_What to produce_: How many lines in the records below contain "source"? Reply with the number only.

------------------------------------------------

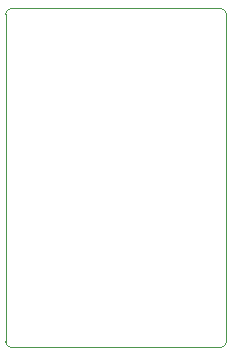
<source format=gm1>
G04 #@! TF.FileFunction,Profile,NP*
%FSLAX46Y46*%
G04 Gerber Fmt 4.6, Leading zero omitted, Abs format (unit mm)*
G04 Created by KiCad (PCBNEW 4.0.1-stable) date 07.03.2016 23:04:45*
%MOMM*%
G01*
G04 APERTURE LIST*
%ADD10C,0.100000*%
%ADD11C,0.010000*%
G04 APERTURE END LIST*
D10*
D11*
X134800000Y-109300000D02*
G75*
G03X135300000Y-109800000I500000J0D01*
G01*
X153000000Y-109800000D02*
G75*
G03X153500000Y-109300000I0J500000D01*
G01*
X153500000Y-81600000D02*
G75*
G03X153000000Y-81100000I-500000J0D01*
G01*
X135300000Y-81100000D02*
G75*
G03X134800000Y-81600000I0J-500000D01*
G01*
X134800000Y-109300000D02*
X134800000Y-81600000D01*
X153000000Y-109800000D02*
X135300000Y-109800000D01*
X153500000Y-81600000D02*
X153500000Y-109300000D01*
X135300000Y-81100000D02*
X153000000Y-81100000D01*
M02*

</source>
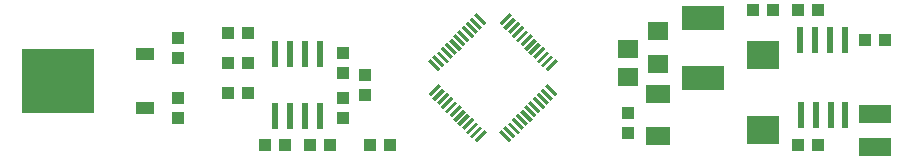
<source format=gbr>
G04 EAGLE Gerber RS-274X export*
G75*
%MOMM*%
%FSLAX34Y34*%
%LPD*%
%INSolderpaste Bottom*%
%IPPOS*%
%AMOC8*
5,1,8,0,0,1.08239X$1,22.5*%
G01*
%ADD10R,1.800000X1.600000*%
%ADD11R,1.000000X1.100000*%
%ADD12R,1.100000X1.000000*%
%ADD13R,2.700000X1.600000*%
%ADD14R,2.800000X2.400000*%
%ADD15R,1.800000X1.550000*%
%ADD16R,2.100000X1.500000*%
%ADD17R,0.600000X2.200000*%
%ADD18R,1.200000X0.300000*%
%ADD19R,3.556000X2.032000*%
%ADD20R,6.200000X5.400000*%
%ADD21R,1.600000X1.000000*%
%ADD22R,0.500000X2.200000*%


D10*
X647700Y87600D03*
X647700Y115600D03*
D11*
X381000Y59300D03*
X381000Y42300D03*
X400050Y78350D03*
X400050Y61350D03*
D12*
X300600Y88900D03*
X283600Y88900D03*
X300600Y114300D03*
X283600Y114300D03*
D13*
X831850Y45750D03*
X831850Y17750D03*
D12*
X840350Y107950D03*
X823350Y107950D03*
D14*
X736600Y95000D03*
X736600Y32000D03*
D15*
X622300Y100650D03*
X622300Y77150D03*
D11*
X622300Y46600D03*
X622300Y29600D03*
X381000Y80400D03*
X381000Y97400D03*
D16*
X647700Y26450D03*
X647700Y62450D03*
D17*
X349250Y43850D03*
X349250Y95850D03*
X361950Y43850D03*
X336550Y43850D03*
X323850Y43850D03*
X361950Y95850D03*
X336550Y95850D03*
X323850Y95850D03*
D18*
G36*
X461684Y81504D02*
X453200Y89988D01*
X455322Y92110D01*
X463806Y83626D01*
X461684Y81504D01*
G37*
G36*
X465219Y85039D02*
X456735Y93523D01*
X458857Y95645D01*
X467341Y87161D01*
X465219Y85039D01*
G37*
G36*
X468755Y88575D02*
X460271Y97059D01*
X462393Y99181D01*
X470877Y90697D01*
X468755Y88575D01*
G37*
G36*
X472290Y92110D02*
X463806Y100594D01*
X465928Y102716D01*
X474412Y94232D01*
X472290Y92110D01*
G37*
G36*
X475826Y95646D02*
X467342Y104130D01*
X469464Y106252D01*
X477948Y97768D01*
X475826Y95646D01*
G37*
G36*
X479361Y99181D02*
X470877Y107665D01*
X472999Y109787D01*
X481483Y101303D01*
X479361Y99181D01*
G37*
G36*
X482897Y102717D02*
X474413Y111201D01*
X476535Y113323D01*
X485019Y104839D01*
X482897Y102717D01*
G37*
G36*
X486432Y106252D02*
X477948Y114736D01*
X480070Y116858D01*
X488554Y108374D01*
X486432Y106252D01*
G37*
G36*
X489968Y109788D02*
X481484Y118272D01*
X483606Y120394D01*
X492090Y111910D01*
X489968Y109788D01*
G37*
G36*
X493503Y113323D02*
X485019Y121807D01*
X487141Y123929D01*
X495625Y115445D01*
X493503Y113323D01*
G37*
G36*
X497039Y116859D02*
X488555Y125343D01*
X490677Y127465D01*
X499161Y118981D01*
X497039Y116859D01*
G37*
G36*
X500574Y120394D02*
X492090Y128878D01*
X494212Y131000D01*
X502696Y122516D01*
X500574Y120394D01*
G37*
G36*
X513304Y122516D02*
X521788Y131000D01*
X523910Y128878D01*
X515426Y120394D01*
X513304Y122516D01*
G37*
G36*
X516839Y118981D02*
X525323Y127465D01*
X527445Y125343D01*
X518961Y116859D01*
X516839Y118981D01*
G37*
G36*
X520375Y115445D02*
X528859Y123929D01*
X530981Y121807D01*
X522497Y113323D01*
X520375Y115445D01*
G37*
G36*
X523910Y111910D02*
X532394Y120394D01*
X534516Y118272D01*
X526032Y109788D01*
X523910Y111910D01*
G37*
G36*
X527446Y108374D02*
X535930Y116858D01*
X538052Y114736D01*
X529568Y106252D01*
X527446Y108374D01*
G37*
G36*
X530981Y104839D02*
X539465Y113323D01*
X541587Y111201D01*
X533103Y102717D01*
X530981Y104839D01*
G37*
G36*
X534517Y101303D02*
X543001Y109787D01*
X545123Y107665D01*
X536639Y99181D01*
X534517Y101303D01*
G37*
G36*
X538052Y97768D02*
X546536Y106252D01*
X548658Y104130D01*
X540174Y95646D01*
X538052Y97768D01*
G37*
G36*
X541588Y94232D02*
X550072Y102716D01*
X552194Y100594D01*
X543710Y92110D01*
X541588Y94232D01*
G37*
G36*
X545123Y90697D02*
X553607Y99181D01*
X555729Y97059D01*
X547245Y88575D01*
X545123Y90697D01*
G37*
G36*
X548659Y87161D02*
X557143Y95645D01*
X559265Y93523D01*
X550781Y85039D01*
X548659Y87161D01*
G37*
G36*
X552195Y83626D02*
X560679Y92110D01*
X562801Y89988D01*
X554317Y81504D01*
X552195Y83626D01*
G37*
G36*
X554317Y70896D02*
X562801Y62412D01*
X560679Y60290D01*
X552195Y68774D01*
X554317Y70896D01*
G37*
G36*
X550781Y67361D02*
X559265Y58877D01*
X557143Y56755D01*
X548659Y65239D01*
X550781Y67361D01*
G37*
G36*
X547245Y63825D02*
X555729Y55341D01*
X553607Y53219D01*
X545123Y61703D01*
X547245Y63825D01*
G37*
G36*
X543710Y60290D02*
X552194Y51806D01*
X550072Y49684D01*
X541588Y58168D01*
X543710Y60290D01*
G37*
G36*
X540174Y56754D02*
X548658Y48270D01*
X546536Y46148D01*
X538052Y54632D01*
X540174Y56754D01*
G37*
G36*
X536639Y53219D02*
X545123Y44735D01*
X543001Y42613D01*
X534517Y51097D01*
X536639Y53219D01*
G37*
G36*
X533103Y49683D02*
X541587Y41199D01*
X539465Y39077D01*
X530981Y47561D01*
X533103Y49683D01*
G37*
G36*
X529568Y46148D02*
X538052Y37664D01*
X535930Y35542D01*
X527446Y44026D01*
X529568Y46148D01*
G37*
G36*
X526032Y42612D02*
X534516Y34128D01*
X532394Y32006D01*
X523910Y40490D01*
X526032Y42612D01*
G37*
G36*
X522497Y39077D02*
X530981Y30593D01*
X528859Y28471D01*
X520375Y36955D01*
X522497Y39077D01*
G37*
G36*
X518961Y35541D02*
X527445Y27057D01*
X525323Y24935D01*
X516839Y33419D01*
X518961Y35541D01*
G37*
G36*
X515426Y32006D02*
X523910Y23522D01*
X521788Y21400D01*
X513304Y29884D01*
X515426Y32006D01*
G37*
G36*
X502696Y29884D02*
X494212Y21400D01*
X492090Y23522D01*
X500574Y32006D01*
X502696Y29884D01*
G37*
G36*
X499161Y33419D02*
X490677Y24935D01*
X488555Y27057D01*
X497039Y35541D01*
X499161Y33419D01*
G37*
G36*
X495625Y36955D02*
X487141Y28471D01*
X485019Y30593D01*
X493503Y39077D01*
X495625Y36955D01*
G37*
G36*
X492090Y40490D02*
X483606Y32006D01*
X481484Y34128D01*
X489968Y42612D01*
X492090Y40490D01*
G37*
G36*
X488554Y44026D02*
X480070Y35542D01*
X477948Y37664D01*
X486432Y46148D01*
X488554Y44026D01*
G37*
G36*
X485019Y47561D02*
X476535Y39077D01*
X474413Y41199D01*
X482897Y49683D01*
X485019Y47561D01*
G37*
G36*
X481483Y51097D02*
X472999Y42613D01*
X470877Y44735D01*
X479361Y53219D01*
X481483Y51097D01*
G37*
G36*
X477948Y54632D02*
X469464Y46148D01*
X467342Y48270D01*
X475826Y56754D01*
X477948Y54632D01*
G37*
G36*
X474412Y58168D02*
X465928Y49684D01*
X463806Y51806D01*
X472290Y60290D01*
X474412Y58168D01*
G37*
G36*
X470877Y61703D02*
X462393Y53219D01*
X460271Y55341D01*
X468755Y63825D01*
X470877Y61703D01*
G37*
G36*
X467341Y65239D02*
X458857Y56755D01*
X456735Y58877D01*
X465219Y67361D01*
X467341Y65239D01*
G37*
G36*
X463806Y68774D02*
X455322Y60290D01*
X453200Y62412D01*
X461684Y70896D01*
X463806Y68774D01*
G37*
D19*
X685800Y76200D03*
X685800Y127000D03*
D20*
X140100Y73660D03*
D21*
X213100Y96460D03*
X213100Y50860D03*
D11*
X745100Y133350D03*
X728100Y133350D03*
D12*
X241300Y110100D03*
X241300Y93100D03*
X241300Y59300D03*
X241300Y42300D03*
D11*
X404250Y19050D03*
X421250Y19050D03*
X783200Y133350D03*
X766200Y133350D03*
X766200Y19050D03*
X783200Y19050D03*
X353450Y19050D03*
X370450Y19050D03*
X315350Y19050D03*
X332350Y19050D03*
X283600Y63500D03*
X300600Y63500D03*
D22*
X806450Y44660D03*
X793850Y44660D03*
X781150Y44660D03*
X768450Y44660D03*
X806450Y107740D03*
X793750Y107740D03*
X781050Y107740D03*
X768350Y107740D03*
M02*

</source>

------------------------------------------------

_Solution_: 4